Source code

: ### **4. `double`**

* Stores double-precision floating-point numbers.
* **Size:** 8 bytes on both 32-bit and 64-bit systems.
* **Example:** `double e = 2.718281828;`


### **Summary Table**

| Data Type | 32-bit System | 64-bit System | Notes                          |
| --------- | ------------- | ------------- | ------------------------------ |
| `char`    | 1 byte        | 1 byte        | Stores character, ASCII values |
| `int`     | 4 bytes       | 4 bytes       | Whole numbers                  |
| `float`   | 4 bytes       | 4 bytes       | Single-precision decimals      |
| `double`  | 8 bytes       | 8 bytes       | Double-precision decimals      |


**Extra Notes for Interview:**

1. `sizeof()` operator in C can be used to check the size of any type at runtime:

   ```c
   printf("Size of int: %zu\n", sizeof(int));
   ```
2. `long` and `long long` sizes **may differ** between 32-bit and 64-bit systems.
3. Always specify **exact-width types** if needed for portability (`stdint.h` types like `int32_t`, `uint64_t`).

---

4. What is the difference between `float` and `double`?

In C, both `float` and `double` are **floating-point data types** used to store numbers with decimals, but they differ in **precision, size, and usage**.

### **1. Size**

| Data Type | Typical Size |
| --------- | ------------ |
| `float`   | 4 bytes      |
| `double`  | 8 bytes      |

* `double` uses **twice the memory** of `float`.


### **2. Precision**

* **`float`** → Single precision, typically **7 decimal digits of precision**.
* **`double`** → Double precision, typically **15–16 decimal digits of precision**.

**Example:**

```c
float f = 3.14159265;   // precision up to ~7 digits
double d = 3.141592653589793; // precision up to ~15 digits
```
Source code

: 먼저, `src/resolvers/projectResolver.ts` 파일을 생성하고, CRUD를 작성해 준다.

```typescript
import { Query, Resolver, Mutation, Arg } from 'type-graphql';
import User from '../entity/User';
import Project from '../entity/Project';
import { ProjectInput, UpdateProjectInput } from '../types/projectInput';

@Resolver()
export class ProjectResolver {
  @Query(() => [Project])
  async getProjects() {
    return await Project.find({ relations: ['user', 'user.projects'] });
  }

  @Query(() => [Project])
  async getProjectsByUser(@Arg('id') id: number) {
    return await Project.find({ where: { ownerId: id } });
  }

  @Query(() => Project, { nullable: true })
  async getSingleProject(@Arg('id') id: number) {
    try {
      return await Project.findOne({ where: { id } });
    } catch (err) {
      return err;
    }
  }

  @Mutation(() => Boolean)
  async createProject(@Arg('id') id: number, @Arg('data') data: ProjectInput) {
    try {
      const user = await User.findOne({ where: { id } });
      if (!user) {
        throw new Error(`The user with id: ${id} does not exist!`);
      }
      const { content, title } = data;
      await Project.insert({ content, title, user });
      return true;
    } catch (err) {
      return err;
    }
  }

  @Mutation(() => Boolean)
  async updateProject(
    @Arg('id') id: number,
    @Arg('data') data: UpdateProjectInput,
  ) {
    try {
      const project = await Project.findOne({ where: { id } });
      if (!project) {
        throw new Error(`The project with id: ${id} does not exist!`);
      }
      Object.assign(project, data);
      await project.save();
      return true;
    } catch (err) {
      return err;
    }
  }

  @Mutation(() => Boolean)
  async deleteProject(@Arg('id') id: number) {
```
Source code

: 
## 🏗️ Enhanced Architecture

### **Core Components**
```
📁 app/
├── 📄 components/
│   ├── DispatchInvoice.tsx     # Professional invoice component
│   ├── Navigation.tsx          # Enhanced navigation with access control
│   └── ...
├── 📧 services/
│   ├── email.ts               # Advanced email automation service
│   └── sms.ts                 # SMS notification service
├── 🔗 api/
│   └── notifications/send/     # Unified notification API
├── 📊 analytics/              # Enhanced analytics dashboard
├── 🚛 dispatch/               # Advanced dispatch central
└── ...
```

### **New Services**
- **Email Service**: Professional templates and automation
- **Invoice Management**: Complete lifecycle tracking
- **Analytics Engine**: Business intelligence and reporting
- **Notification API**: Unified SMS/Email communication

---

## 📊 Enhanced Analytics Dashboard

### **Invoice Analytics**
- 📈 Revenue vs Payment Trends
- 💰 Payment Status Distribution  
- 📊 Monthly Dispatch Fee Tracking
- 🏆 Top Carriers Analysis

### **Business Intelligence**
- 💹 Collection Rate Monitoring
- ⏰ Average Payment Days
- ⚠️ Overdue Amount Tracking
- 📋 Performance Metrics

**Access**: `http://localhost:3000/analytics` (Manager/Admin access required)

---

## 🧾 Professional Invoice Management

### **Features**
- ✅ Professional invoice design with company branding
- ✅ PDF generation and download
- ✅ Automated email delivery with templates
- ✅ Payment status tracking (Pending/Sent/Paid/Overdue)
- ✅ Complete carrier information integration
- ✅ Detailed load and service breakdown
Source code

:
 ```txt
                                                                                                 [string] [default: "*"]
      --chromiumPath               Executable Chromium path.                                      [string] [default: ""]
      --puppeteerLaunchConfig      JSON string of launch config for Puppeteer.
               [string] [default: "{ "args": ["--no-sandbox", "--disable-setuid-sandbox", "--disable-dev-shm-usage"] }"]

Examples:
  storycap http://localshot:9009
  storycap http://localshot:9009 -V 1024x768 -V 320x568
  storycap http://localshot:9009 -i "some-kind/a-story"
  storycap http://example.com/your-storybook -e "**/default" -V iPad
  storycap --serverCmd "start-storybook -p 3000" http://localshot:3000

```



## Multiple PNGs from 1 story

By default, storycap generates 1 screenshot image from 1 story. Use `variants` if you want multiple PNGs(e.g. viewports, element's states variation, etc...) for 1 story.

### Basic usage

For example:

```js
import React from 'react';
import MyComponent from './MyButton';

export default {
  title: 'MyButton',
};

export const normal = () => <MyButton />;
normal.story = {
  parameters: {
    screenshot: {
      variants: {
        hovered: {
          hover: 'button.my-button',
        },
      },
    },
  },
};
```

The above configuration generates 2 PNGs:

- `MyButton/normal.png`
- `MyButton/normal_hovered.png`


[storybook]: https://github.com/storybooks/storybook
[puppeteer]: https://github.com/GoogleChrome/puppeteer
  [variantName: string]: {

※ ※ ※

● Problem statement:
Using the records above, report how many lines include "point", with no words around the number.

● Response to the task:
2